__Requirement__
Render the records below as a Markdown table with the columns Row and Line, one numbered row per line. Start at the line with "common name: Faint-spotted palthis moth" and stop at the line with "genus: Schizothecium", including both and leaving out blank lines.

============

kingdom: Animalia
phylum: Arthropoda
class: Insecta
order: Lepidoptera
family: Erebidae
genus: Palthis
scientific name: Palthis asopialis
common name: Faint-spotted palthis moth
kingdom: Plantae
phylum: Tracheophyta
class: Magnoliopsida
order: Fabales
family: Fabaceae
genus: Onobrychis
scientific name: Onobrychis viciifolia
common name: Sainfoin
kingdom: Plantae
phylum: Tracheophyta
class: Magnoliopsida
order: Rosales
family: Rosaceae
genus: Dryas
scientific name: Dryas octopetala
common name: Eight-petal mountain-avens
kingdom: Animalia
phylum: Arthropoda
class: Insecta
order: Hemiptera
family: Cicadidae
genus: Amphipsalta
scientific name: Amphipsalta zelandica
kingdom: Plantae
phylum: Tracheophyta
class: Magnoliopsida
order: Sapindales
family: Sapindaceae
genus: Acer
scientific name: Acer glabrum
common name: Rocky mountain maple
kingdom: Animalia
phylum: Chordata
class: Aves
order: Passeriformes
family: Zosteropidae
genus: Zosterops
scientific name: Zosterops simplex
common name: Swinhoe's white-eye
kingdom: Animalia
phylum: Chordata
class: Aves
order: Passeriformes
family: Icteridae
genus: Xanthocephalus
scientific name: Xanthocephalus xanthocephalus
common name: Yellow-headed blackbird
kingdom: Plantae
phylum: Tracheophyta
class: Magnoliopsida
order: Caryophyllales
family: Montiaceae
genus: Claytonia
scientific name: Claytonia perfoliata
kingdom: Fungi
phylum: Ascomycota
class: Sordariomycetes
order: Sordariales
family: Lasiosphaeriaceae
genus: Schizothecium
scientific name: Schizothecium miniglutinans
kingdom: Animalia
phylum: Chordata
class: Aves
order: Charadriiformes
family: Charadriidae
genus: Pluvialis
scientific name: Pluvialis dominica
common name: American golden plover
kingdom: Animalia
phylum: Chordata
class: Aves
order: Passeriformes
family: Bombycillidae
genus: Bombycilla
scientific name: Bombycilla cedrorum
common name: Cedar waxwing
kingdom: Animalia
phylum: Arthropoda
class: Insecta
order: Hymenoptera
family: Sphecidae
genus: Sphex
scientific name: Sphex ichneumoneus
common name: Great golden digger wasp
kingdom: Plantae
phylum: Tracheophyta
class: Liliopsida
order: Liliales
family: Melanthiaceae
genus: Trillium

============

__Output of the task__
| Row | Line |
|---|---|
| 1 | common name: Faint-spotted palthis moth |
| 2 | kingdom: Plantae |
| 3 | phylum: Tracheophyta |
| 4 | class: Magnoliopsida |
| 5 | order: Fabales |
| 6 | family: Fabaceae |
| 7 | genus: Onobrychis |
| 8 | scientific name: Onobrychis viciifolia |
| 9 | common name: Sainfoin |
| 10 | kingdom: Plantae |
| 11 | phylum: Tracheophyta |
| 12 | class: Magnoliopsida |
| 13 | order: Rosales |
| 14 | family: Rosaceae |
| 15 | genus: Dryas |
| 16 | scientific name: Dryas octopetala |
| 17 | common name: Eight-petal mountain-avens |
| 18 | kingdom: Animalia |
| 19 | phylum: Arthropoda |
| 20 | class: Insecta |
| 21 | order: Hemiptera |
| 22 | family: Cicadidae |
| 23 | genus: Amphipsalta |
| 24 | scientific name: Amphipsalta zelandica |
| 25 | kingdom: Plantae |
| 26 | phylum: Tracheophyta |
| 27 | class: Magnoliopsida |
| 28 | order: Sapindales |
| 29 | family: Sapindaceae |
| 30 | genus: Acer |
| 31 | scientific name: Acer glabrum |
| 32 | common name: Rocky mountain maple |
| 33 | kingdom: Animalia |
| 34 | phylum: Chordata |
| 35 | class: Aves |
| 36 | order: Passeriformes |
| 37 | family: Zosteropidae |
| 38 | genus: Zosterops |
| 39 | scientific name: Zosterops simplex |
| 40 | common name: Swinhoe's white-eye |
| 41 | kingdom: Animalia |
| 42 | phylum: Chordata |
| 43 | class: Aves |
| 44 | order: Passeriformes |
| 45 | family: Icteridae |
| 46 | genus: Xanthocephalus |
| 47 | scientific name: Xanthocephalus xanthocephalus |
| 48 | common name: Yellow-headed blackbird |
| 49 | kingdom: Plantae |
| 50 | phylum: Tracheophyta |
| 51 | class: Magnoliopsida |
| 52 | order: Caryophyllales |
| 53 | family: Montiaceae |
| 54 | genus: Claytonia |
| 55 | scientific name: Claytonia perfoliata |
| 56 | kingdom: Fungi |
| 57 | phylum: Ascomycota |
| 58 | class: Sordariomycetes |
| 59 | order: Sordariales |
| 60 | family: Lasiosphaeriaceae |
| 61 | genus: Schizothecium |